─── DATA EXTRACTS ───

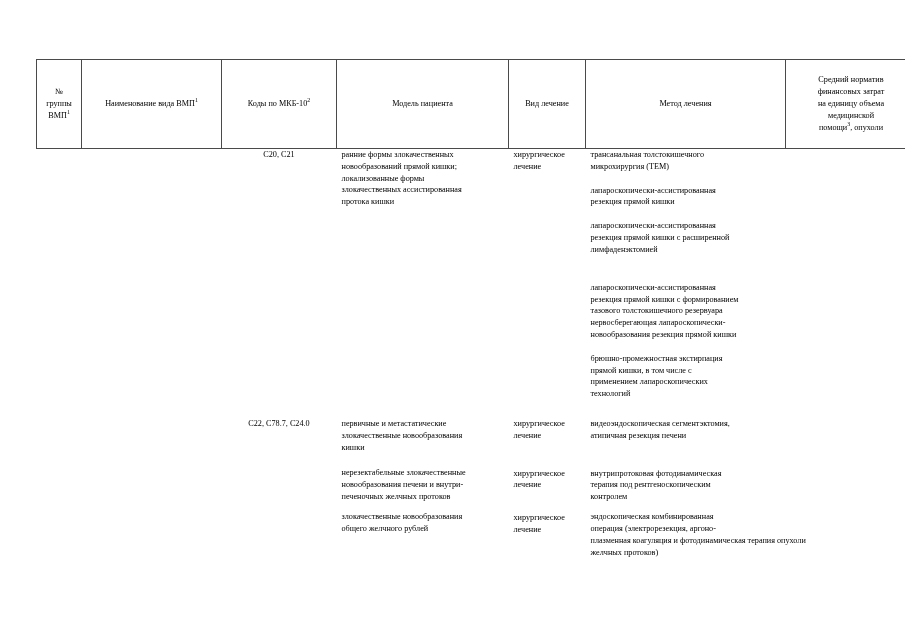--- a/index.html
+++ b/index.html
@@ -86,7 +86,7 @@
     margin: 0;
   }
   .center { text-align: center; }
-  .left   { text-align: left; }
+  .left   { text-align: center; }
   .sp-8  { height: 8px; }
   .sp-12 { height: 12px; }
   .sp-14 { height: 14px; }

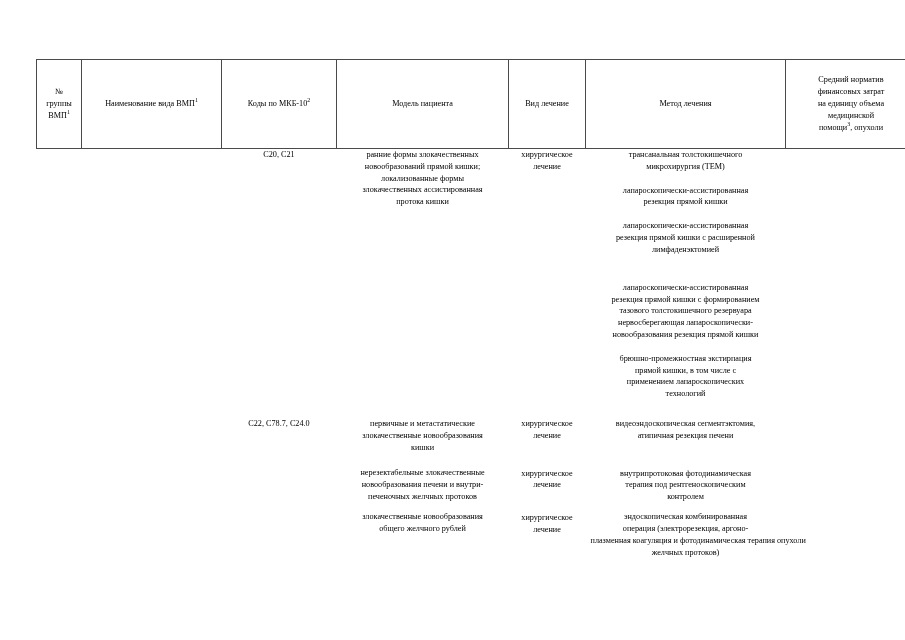--- a/index.html
+++ b/index.html
@@ -174,7 +174,7 @@
 
         <td class="cell-pad-top">
           <div class="blk left">
-            <p>трансанальная толстокишечного</p>
+            <p>трансанальная эндоскопическая</p>
             <p>микрохирургия (TEM)</p>
           </div>
           <div class="sp-12"></div>

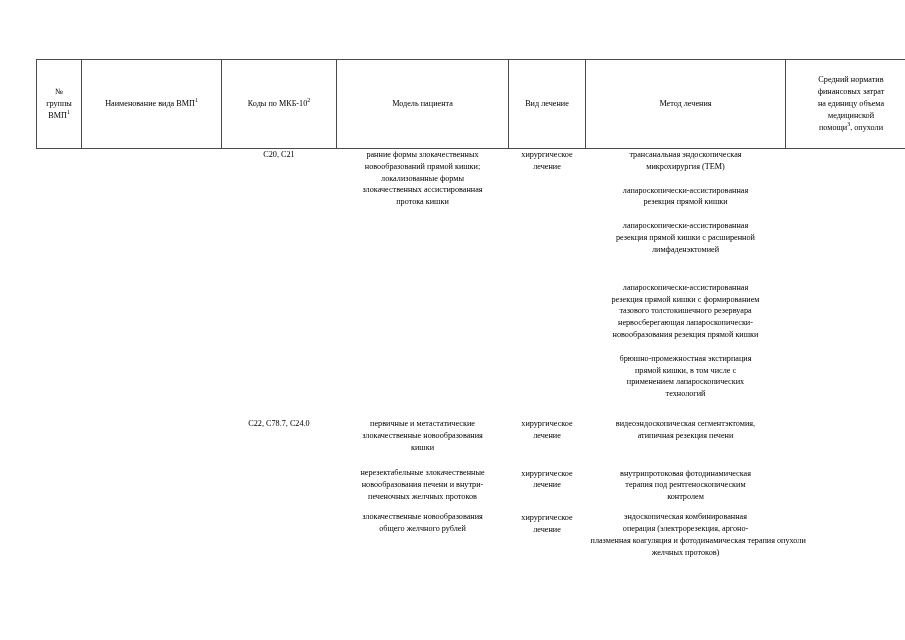--- a/index.html
+++ b/index.html
@@ -237,7 +237,7 @@
           <div class="sp-8"></div>
           <div class="blk left">
             <p>злокачественные новообразования</p>
-            <p>общего желчного рублей</p>
+            <p>общего желчного протока</p>
           </div>
         </td>
 

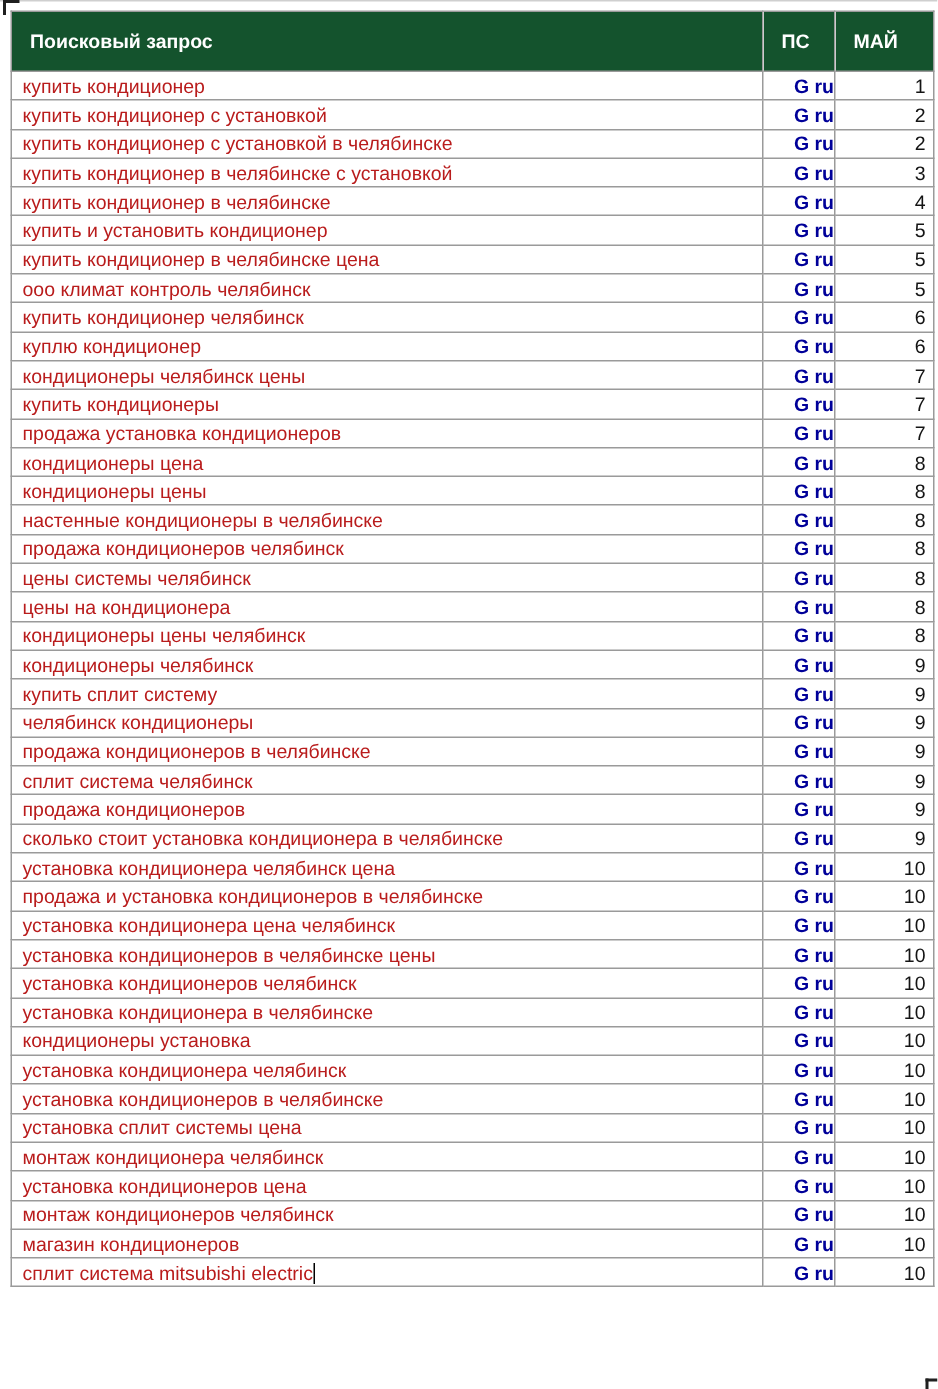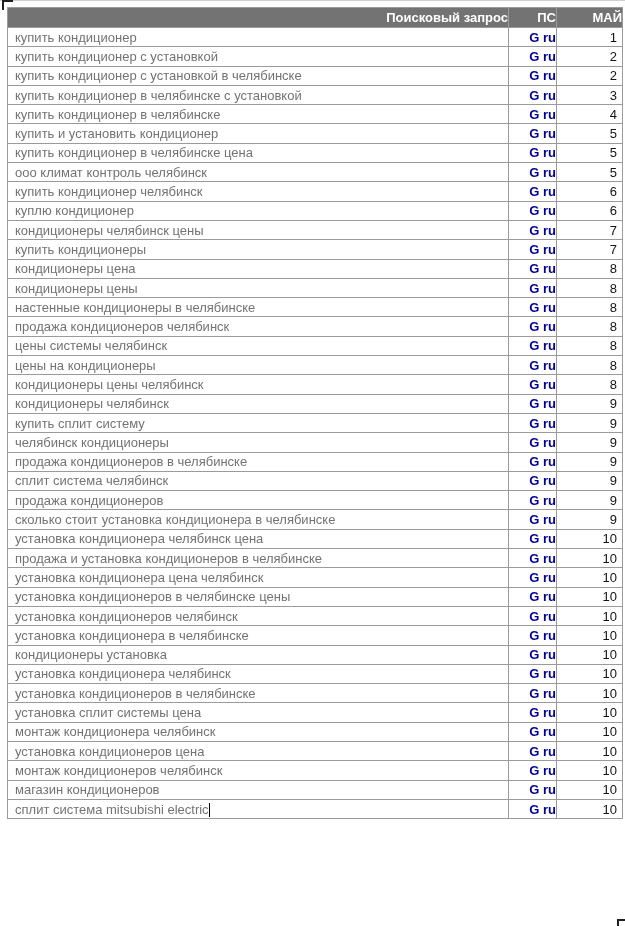--- a/index.html
+++ b/index.html
@@ -53,13 +53,13 @@
     box-sizing: border-box;
   }
   .keywords th {
-    background: #737373;
+    background: #14532d;
     color: #ffffff;
     font-size: 13px;
     font-weight: bold;
     height: 20px;
-    text-align: right;
-    padding: 0;
+    text-align: left;
+    padding: 12px;
   }
   .keywords td {
     height: 19.3px;

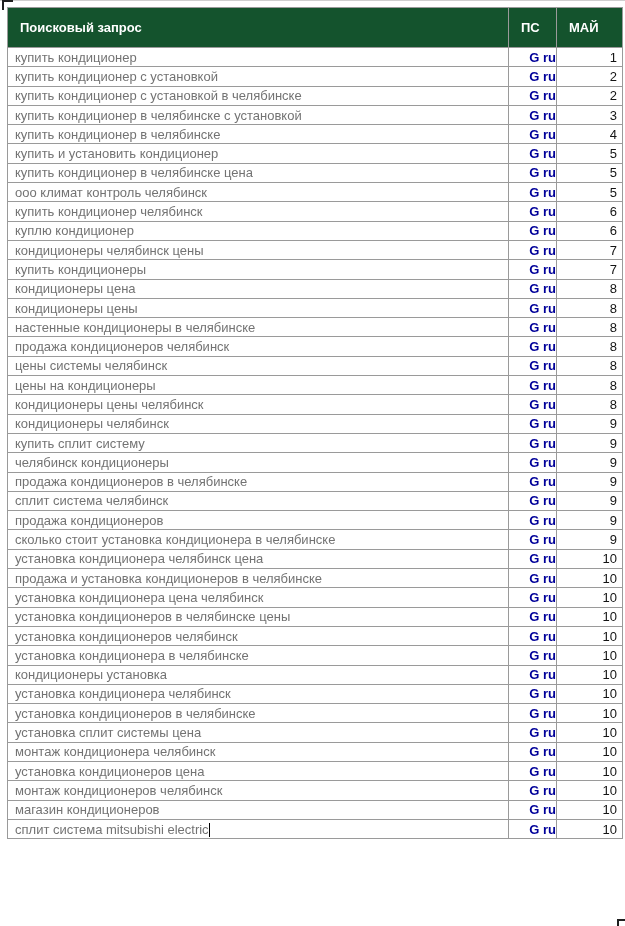--- a/index.html
+++ b/index.html
@@ -69,7 +69,7 @@
   }
   td.query-cell {
     padding-left: 7px;
-    color: #737373;
+    color: #b91c1c;
   }
   td.ps-cell {
     text-align: right;

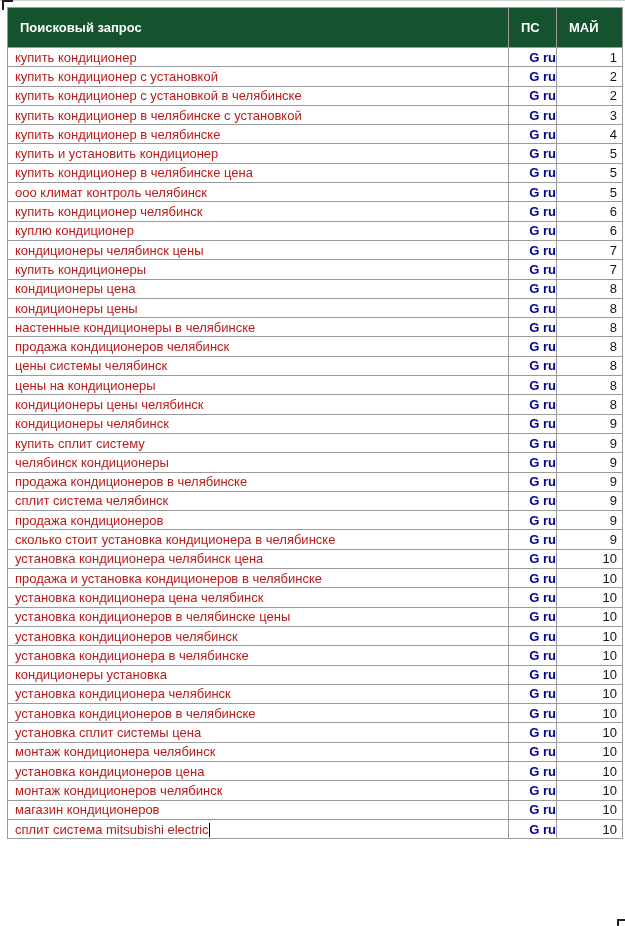--- a/index.html
+++ b/index.html
@@ -171,6 +171,11 @@
         <td class="value-cell">7</td>
       </tr>
       <tr>
+        <td class="query-cell">продажа установка кондиционеров</td>
+        <td class="ps-cell">G ru</td>
+        <td class="value-cell">7</td>
+      </tr>
+      <tr>
         <td class="query-cell">кондиционеры цена</td>
         <td class="ps-cell">G ru</td>
         <td class="value-cell">8</td>

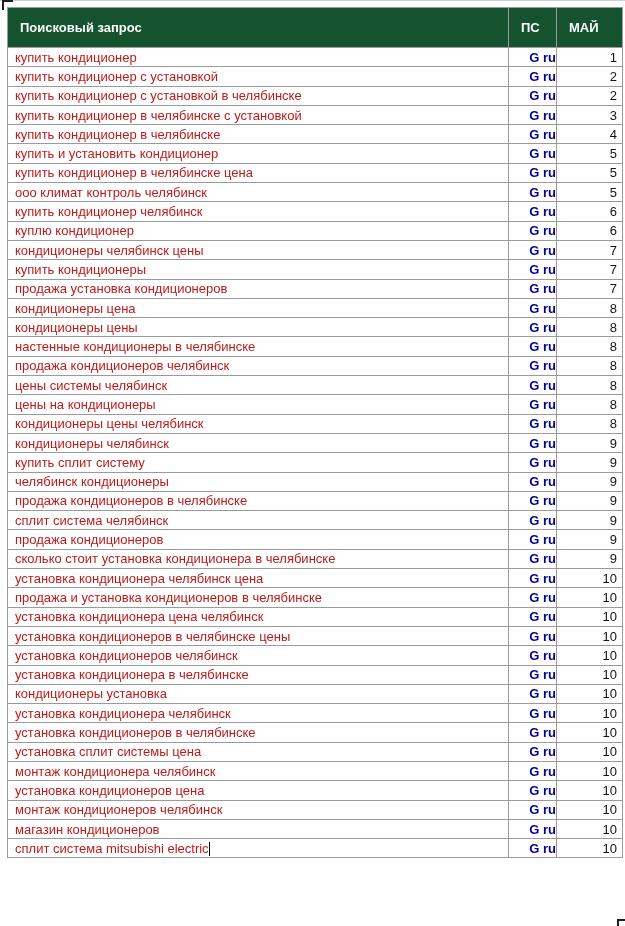--- a/index.html
+++ b/index.html
@@ -201,7 +201,7 @@
         <td class="value-cell">8</td>
       </tr>
       <tr>
-        <td class="query-cell">цены на кондиционеры</td>
+        <td class="query-cell">цены на кондиционера</td>
         <td class="ps-cell">G ru</td>
         <td class="value-cell">8</td>
       </tr>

───

→ **REQUIRED ACTION**
Filter the records for lines holding the string "трансанальная". Copy each one.

→ **REPLY**
-            <p>трансанальная толстокишечного</p>
+            <p>трансанальная эндоскопическая</p>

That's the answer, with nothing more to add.